Die Entscheidung für die neue Software bedingte auch die Einführung neuer Hardwaresysteme. Während die Copics-Software auf einer Host-Plattform bei der IBM-Tochter IBB betrieben wurde, kommen für XPPS vier lokale AS/400-Systeme zum Einsatz. Eins steht in Bremen, ein zweites im von der Größe her vergleichbaren Werk Besigheim, die restlichen beiden in den ungarischen Niederlassungen: der für den Audi TT produzierenden Just-in-Time-Fabrik Györ und der Näherei in Mor. Die Customer-Service-Center in Böblingen, Wolfsburg, Ingolstadt und Ebersberg bei München wurden ebenfalls an die Applikation angebunden.

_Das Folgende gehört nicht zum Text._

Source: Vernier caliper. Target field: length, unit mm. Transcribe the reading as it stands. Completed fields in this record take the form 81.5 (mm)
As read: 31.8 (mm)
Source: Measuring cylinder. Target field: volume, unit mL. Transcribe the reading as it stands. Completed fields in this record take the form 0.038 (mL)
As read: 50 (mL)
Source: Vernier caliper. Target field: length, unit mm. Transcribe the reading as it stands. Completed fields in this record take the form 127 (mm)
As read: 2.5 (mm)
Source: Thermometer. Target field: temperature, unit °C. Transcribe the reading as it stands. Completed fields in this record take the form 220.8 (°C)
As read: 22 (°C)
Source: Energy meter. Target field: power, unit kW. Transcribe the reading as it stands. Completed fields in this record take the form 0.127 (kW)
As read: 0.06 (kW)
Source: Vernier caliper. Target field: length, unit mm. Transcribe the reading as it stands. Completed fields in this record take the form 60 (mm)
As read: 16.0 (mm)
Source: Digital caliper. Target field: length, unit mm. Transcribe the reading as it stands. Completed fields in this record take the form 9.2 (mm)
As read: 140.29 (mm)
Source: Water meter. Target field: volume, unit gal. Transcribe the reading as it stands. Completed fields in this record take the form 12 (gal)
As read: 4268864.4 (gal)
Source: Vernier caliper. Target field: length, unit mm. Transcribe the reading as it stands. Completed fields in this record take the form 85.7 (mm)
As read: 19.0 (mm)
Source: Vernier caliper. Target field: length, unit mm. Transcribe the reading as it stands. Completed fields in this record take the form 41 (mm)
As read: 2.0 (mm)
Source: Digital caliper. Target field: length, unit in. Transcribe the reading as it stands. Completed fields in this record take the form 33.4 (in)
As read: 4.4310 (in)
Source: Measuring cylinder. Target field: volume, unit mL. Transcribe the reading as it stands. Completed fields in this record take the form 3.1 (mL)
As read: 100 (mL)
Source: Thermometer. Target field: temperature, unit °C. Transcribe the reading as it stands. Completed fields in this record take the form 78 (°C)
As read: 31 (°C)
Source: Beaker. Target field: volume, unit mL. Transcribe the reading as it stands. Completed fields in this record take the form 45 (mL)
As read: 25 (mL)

Von der Stange ließ sich die Brain-Software allerdings nicht verwenden - was laut Walzner jedoch für alle gängigen PPS-Lösungen gilt. Die Standardprodukte seien durchweg nicht in der Lage, die hohe Komplexität der Automobilproduktion voll zu unterstützen.

Deshalb investierte Lear noch einmal 500 Manntage in die Anpassung der Standardsoftware sowie weitere 1000 in Beratung und Schulung. In rund 30 Einzelprojekten wurde das System verbessert und verfeinert. Projektgegenstand war beispielsweise die Kommunikations-Schnittstelle zu den Kunden aus der Automobilproduktion. Der Industrieverband VDA habe zwar Standards dafür definiert, de facto unterschieden sich die Herstellersysteme aber doch an vielen Stellen, erläutert Walzner. Deshalb mußte das PPS-System eine ausgefeilte EDI-Schnittstelle bekommen.

Kritisch war auch der Datendurchsatz. Bei 1150 Carsets am Tag addieren sich die Einzelteile auf mehr als 500000 Stück. Die große Variantenvielfalt macht eine pauschale Buchung unmöglich. Jedes einzelne Teil online in der Datenbank zu verbuchen würde aber die Grenzen des Systems schnell sprengen.

Deshalb entschied sich Lear, die Stücklisten aufzulösen, gleiche Teile zu kumulieren und sie dreimal am Tag rückwirkend (im Fachjargon: "retrograd") zu verbuchen. Das hätte jedoch bedeutet, daß die im System verzeichneten Bestände jeweils um mehrere Stunden hinter der Wirklichkeit herhinken würden.

Um dieses Problem zu lösen, entwickelte Lear eine vorgelagerte Datenbank, in der die tatsächlich verbrauchten Teile online vom letzten gespeicherten Bestand abgezogen werden. Auf diesem Umweg haben die Materialdisponenten den jeweiligen Bestand im Zugriff, ohne daß die Datenbank überläuft.

An dieser Stelle erweist sich, daß der Umstieg auf ein neues PPS-System dem Automobilzulieferer mehr eingebracht hat als nur die Jahr-2000-Festigkeit: Copics war ein reines Batch-System, das den Abgleich zwischen Realität und Rechnerwelt nachts offline vornahm. Erinnert sich Walzner: "Was wir tatsächlich im Lager hatten, konnten wir, bedingt durch den Dreischichtbetrieb, nur am Montagmorgen sehen."

DAS UNTERNEHMEN

Die Lear Corp. wurde 1917 in den USA gegründet und hat sich seither zu einem Konzern mit weltweit etwa 300 Niederlassungen sowie rund 100000 Mitarbeitern entwickelt. Seit 1994 notiert das Unternehmen an der Börse, und für 1999 verbuchte es einen Umsatz von mehr als neun Milliarden Dollar.

Das Hauptgeschäft des Unternehmens besteht in der Produktion von Innenausstattungs-Komponenten für alle namhaften Automobilhersteller. Daneben gehören die Fertigung von Spritzgußteilen und Sitzversteller-Komponenten aus Stahl zur Produktpalette.

In den 90er Jahren erwarb Lear eine Reihe von Zulieferfirmen, darunter Fiat Seat Business und Keiper Car Seating Europa. Das Unternehmen steht heute auf Platz fünf in der Weltrangliste der Automobilzulieferer.